Among numerous preservation projects are the Boatswain Beach Development and the Blue Iguana Conservation Programme. Boatswain Beach is a wildly popular but sometimes misunderstood tourist attraction which cultivates, literally and figuratively, Caymans’ national symbol. But it also operates a breed and release program that reintroduces green sea turtles into the wild. The creatures who first caught the eye of Christopher Columbus, who sustained seamen and Caymanians for over a century, whose pursuit took Caymanians into distant waters and taught them the craft of mariners, and whose depletion turned Caymanian eyes outward to seek new ways to prosper, will hopefully thrive and again swim freely in the safe haven of Cayman's waters.

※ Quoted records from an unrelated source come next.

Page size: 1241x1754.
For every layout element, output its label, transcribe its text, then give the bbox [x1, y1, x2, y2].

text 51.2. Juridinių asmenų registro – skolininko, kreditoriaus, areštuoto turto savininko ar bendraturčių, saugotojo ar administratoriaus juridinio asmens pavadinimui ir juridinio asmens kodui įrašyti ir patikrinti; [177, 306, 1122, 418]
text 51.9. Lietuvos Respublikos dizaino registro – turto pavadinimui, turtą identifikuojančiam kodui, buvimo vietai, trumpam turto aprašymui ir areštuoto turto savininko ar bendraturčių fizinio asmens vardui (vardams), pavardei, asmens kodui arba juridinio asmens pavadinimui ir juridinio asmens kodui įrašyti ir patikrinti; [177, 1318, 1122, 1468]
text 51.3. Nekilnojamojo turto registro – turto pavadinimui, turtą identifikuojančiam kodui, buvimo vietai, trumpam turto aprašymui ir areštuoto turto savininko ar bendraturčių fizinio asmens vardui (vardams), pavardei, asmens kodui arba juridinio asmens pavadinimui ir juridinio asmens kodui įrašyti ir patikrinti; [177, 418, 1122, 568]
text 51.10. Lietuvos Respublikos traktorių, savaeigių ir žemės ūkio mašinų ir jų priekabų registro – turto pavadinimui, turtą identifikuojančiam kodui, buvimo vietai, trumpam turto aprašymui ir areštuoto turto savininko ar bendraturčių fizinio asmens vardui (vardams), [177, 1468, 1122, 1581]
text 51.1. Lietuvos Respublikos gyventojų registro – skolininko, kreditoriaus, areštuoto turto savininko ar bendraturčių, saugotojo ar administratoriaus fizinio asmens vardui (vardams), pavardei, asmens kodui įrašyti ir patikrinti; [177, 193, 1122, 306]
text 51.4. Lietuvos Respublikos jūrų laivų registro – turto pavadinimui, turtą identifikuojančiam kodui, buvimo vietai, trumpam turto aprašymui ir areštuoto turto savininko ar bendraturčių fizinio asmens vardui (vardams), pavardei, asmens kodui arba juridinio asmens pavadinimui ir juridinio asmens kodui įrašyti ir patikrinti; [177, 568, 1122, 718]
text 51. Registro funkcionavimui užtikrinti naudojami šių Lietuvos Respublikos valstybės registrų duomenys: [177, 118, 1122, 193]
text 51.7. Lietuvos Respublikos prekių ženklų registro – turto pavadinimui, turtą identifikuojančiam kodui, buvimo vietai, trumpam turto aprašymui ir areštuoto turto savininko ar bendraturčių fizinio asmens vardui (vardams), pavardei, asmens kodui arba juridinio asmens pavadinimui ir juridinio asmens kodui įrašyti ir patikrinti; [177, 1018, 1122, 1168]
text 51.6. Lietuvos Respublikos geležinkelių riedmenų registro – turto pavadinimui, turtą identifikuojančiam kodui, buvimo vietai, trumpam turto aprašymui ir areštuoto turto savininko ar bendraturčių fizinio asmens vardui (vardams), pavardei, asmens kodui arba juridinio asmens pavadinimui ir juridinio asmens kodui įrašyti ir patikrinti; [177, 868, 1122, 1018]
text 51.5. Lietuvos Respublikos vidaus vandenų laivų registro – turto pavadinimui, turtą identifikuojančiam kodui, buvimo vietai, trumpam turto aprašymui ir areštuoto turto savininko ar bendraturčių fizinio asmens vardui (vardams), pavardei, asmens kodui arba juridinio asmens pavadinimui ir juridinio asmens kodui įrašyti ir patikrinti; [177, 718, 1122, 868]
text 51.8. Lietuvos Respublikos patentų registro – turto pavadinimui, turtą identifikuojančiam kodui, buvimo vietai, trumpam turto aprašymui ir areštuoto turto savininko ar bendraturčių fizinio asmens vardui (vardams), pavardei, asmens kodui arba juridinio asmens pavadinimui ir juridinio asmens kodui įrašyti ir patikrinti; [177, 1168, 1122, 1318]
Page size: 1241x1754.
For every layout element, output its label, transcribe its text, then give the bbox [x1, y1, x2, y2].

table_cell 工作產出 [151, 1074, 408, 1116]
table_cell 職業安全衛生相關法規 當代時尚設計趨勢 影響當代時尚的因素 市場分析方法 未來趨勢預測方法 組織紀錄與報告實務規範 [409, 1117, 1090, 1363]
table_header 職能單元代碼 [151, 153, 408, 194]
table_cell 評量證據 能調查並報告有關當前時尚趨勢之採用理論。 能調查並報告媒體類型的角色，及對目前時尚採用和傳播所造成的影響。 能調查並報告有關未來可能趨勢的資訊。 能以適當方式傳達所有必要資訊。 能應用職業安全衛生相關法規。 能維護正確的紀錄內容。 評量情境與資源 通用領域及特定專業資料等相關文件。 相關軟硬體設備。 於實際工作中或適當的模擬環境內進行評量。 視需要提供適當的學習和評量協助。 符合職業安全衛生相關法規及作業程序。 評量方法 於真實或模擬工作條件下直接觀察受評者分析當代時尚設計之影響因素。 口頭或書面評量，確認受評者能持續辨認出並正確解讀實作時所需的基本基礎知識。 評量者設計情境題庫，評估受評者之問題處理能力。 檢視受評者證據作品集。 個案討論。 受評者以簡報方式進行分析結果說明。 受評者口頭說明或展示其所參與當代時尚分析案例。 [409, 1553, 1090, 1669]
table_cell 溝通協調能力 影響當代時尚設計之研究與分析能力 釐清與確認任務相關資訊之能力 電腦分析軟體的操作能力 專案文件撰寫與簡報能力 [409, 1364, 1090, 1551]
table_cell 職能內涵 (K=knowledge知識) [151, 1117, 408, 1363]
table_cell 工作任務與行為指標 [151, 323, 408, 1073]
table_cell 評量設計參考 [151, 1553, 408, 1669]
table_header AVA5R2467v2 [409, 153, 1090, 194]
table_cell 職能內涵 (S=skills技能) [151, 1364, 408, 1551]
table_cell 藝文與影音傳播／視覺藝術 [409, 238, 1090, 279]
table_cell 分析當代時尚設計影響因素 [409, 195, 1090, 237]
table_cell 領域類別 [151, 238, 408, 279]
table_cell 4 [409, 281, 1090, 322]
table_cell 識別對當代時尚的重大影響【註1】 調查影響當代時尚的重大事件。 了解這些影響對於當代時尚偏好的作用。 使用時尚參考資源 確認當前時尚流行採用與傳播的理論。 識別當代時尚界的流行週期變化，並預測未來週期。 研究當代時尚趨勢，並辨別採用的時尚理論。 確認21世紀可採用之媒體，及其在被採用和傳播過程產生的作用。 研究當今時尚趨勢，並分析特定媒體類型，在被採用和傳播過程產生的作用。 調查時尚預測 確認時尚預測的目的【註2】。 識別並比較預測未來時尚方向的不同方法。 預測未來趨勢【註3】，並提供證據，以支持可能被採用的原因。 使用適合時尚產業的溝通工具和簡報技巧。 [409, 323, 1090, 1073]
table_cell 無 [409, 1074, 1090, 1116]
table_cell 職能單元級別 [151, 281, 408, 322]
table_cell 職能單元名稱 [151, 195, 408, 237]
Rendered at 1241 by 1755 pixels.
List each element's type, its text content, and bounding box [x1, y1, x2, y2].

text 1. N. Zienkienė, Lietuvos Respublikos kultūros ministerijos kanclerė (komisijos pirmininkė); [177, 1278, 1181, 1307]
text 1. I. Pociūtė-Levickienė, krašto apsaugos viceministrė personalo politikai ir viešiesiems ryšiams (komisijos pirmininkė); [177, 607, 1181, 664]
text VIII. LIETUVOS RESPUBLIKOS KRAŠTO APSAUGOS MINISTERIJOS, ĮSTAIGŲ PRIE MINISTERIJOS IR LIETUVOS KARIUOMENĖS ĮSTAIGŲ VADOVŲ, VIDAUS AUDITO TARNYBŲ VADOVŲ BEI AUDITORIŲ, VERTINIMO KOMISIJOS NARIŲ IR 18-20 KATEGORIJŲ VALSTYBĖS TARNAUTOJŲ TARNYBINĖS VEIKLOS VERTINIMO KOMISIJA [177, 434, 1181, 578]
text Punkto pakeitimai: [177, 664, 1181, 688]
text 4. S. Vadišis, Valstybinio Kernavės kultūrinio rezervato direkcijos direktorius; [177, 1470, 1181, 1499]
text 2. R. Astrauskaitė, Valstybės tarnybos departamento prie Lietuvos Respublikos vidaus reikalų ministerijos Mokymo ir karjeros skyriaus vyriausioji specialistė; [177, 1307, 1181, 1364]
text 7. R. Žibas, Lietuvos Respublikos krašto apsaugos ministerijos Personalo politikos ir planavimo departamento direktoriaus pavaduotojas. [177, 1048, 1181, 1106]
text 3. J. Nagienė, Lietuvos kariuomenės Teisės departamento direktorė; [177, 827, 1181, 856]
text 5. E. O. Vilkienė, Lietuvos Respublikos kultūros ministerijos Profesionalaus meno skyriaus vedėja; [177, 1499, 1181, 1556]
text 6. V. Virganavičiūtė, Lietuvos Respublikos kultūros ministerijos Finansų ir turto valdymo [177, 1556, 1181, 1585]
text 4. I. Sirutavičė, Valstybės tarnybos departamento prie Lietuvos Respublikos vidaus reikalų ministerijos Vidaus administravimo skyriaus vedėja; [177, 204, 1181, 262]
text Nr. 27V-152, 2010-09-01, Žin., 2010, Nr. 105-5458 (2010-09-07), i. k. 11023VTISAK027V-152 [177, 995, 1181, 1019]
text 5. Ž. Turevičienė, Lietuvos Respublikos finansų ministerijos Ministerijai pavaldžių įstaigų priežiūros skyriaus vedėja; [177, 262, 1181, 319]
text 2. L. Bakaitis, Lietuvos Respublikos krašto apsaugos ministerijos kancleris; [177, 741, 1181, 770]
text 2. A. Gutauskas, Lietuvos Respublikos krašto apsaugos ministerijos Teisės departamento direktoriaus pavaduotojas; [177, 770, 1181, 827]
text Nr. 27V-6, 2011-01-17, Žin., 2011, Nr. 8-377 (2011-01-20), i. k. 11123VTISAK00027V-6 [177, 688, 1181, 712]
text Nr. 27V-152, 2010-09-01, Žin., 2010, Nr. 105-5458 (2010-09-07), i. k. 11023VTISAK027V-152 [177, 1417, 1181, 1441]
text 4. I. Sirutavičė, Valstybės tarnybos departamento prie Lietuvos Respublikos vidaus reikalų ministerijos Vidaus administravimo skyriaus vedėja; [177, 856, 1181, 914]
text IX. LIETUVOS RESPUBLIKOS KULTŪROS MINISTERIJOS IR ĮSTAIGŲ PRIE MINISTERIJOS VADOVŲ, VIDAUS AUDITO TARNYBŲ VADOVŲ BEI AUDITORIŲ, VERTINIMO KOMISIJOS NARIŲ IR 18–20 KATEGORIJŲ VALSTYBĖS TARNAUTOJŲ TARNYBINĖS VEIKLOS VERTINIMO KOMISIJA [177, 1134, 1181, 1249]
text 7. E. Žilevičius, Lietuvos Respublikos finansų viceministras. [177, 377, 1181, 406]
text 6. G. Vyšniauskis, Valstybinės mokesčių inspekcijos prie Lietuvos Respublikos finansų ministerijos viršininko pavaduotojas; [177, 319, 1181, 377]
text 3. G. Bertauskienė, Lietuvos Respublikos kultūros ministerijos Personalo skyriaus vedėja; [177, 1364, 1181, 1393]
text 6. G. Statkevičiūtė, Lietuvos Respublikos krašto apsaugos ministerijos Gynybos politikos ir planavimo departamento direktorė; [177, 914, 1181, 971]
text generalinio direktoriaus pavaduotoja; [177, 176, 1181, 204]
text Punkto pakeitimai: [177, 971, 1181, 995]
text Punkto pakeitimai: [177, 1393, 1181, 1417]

The turtle is a most worthy metaphor.
The Blue Iguana Recovery Programme is dedicated to preserving the world’s most endangered iguana, the Grand Cayman Blue Iguana; the program combines education, fundraising, and habitat enhancement to improve breeding success. The Cayman Island's National Trust is working to pull the Grand Cayman Blue Iguana back from the brink of extinction. With only 10-25 of the original population left in the wild, it is difficult to overstate the achievement of the Programme, with its successful hatching of some 87 youngsters this year alone, and steps being taken to restore the population in the wild. Given the ongoing success of this Programme, the establishment of a protected area of suitable iguana habitat is being sought to ensure the survival of these unique, colorful and charismatic creatures.